Utilities and some experts said things could have been a lot worse if the companies that oversee the power grid hadn’t learned such hard lessons during Sandy, when 4 million customers in the two states lost service, the AP reported.

“Certainly all the improvements utilities made post-Sandy; the hardening of infrastructure, the tree trimming, replacement of wires and switches all were really necessary and contributed to keep the outages down,” Meghan McPherson, an emergency management expert who teaches at Adelphi University on Long Island, told the AP.

In addition to installing wider, heavier power poles and more resilient wiring and raising the height of substations vulnerable to flooding, Con Edison spokesman Phillip O’Brien told the AP that his company has installed “smart switches” in many areas. The switches are designed to limit the number of customers who lose service when an individual wire or a pole goes down.

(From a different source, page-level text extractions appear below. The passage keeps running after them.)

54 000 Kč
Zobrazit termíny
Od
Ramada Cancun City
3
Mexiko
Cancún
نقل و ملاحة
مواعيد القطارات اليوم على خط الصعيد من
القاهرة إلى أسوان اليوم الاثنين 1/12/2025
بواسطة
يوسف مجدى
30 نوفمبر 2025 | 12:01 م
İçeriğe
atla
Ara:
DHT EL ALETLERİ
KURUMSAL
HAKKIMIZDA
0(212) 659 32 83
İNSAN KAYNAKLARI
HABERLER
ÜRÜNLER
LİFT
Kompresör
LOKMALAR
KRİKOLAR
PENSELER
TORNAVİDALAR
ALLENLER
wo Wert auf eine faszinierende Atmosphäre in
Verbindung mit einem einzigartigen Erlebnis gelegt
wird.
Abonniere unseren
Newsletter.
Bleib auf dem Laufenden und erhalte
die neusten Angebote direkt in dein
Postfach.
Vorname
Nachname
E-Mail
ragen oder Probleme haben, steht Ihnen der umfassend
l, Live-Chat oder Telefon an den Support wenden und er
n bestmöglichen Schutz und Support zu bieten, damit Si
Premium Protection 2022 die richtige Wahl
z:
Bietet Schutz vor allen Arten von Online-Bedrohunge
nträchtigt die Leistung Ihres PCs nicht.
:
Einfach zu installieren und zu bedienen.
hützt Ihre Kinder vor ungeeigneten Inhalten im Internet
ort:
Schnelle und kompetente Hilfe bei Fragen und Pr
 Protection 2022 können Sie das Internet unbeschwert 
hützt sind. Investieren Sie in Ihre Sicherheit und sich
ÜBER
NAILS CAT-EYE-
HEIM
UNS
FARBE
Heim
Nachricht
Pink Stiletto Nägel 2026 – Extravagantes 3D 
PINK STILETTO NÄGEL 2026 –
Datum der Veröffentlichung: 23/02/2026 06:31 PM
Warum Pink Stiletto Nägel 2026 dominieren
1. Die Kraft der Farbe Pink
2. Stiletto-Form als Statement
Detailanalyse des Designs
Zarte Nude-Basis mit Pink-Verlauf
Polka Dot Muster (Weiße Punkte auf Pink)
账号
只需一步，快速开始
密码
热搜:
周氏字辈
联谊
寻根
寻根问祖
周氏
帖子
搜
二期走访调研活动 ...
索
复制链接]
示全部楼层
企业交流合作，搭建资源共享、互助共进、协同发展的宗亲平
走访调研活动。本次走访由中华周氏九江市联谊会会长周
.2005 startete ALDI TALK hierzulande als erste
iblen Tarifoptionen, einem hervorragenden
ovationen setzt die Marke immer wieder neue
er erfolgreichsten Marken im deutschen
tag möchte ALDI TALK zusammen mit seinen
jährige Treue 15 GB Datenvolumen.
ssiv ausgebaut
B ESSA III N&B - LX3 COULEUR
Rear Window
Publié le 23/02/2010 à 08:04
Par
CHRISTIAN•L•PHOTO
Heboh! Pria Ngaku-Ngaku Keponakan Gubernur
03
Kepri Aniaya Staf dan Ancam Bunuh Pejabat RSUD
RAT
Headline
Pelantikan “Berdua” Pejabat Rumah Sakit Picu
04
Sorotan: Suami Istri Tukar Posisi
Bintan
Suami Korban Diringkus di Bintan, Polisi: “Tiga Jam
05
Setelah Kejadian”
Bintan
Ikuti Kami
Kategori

“Because of the smart switch, we had maybe 50 or 70 customers losing power, not 300 or more like we might have had before,” O’Brien said. The company is in the midst of completing a four-year, $1 billion infrastructure undertaken after Sandy, he said.

Upgrades

PSEG Long Island, which took over electric grid operations following scathing criticism of the Long Island Power Authority’s performance in Sandy, is in the midst of a nearly $730 million infrastructure upgrade using part of a $1.4 billion federal hazard mitigation grant, the AP said.

Substations that were flooded in Sandy have been raised higher, stronger poles and wiring were installed in many places. The utility also installed smart switch technology like Con Edison, John O’Connell, the company’s vice president of transmission and distribution, told the AP.

PSEG Long Island has also expanded its tree-trimming efforts to 2,000 miles of wiring annually, up from about 1,800 miles in 2013. Also, trees are being pruned more aggressively with contractors being asked to keep tree branches about 8 feet from wiring on the sides of trees, rather than the previous 6-foot radius, the AP said.

Jersey Central Power & Light has spent more than $2.5 billion in the past decade enhancing its electric system, Morano told the AP. That resulted in an 18% reduction in outages in 2015, with the average outage time running a little over an hour. Morano said the utility trims nearly 3,300 miles of power lines each year.

Also in New Jersey, PSE&G — like PSEG Long Island a subsidiary of the Newark, N.J.-based Public Service Enterprise Group — says it is in the midst of an $11 billion, 5-year capital investment program to upgrade transmission lines. “We are, in effect, rewiring New Jersey,” spokeswoman Karen Johnson, told the AP.

Almost 24 million people throughout the Northeast saw more than 20 inches of snow and 1.5 million got more than 30 inches, according to the National Weather Service.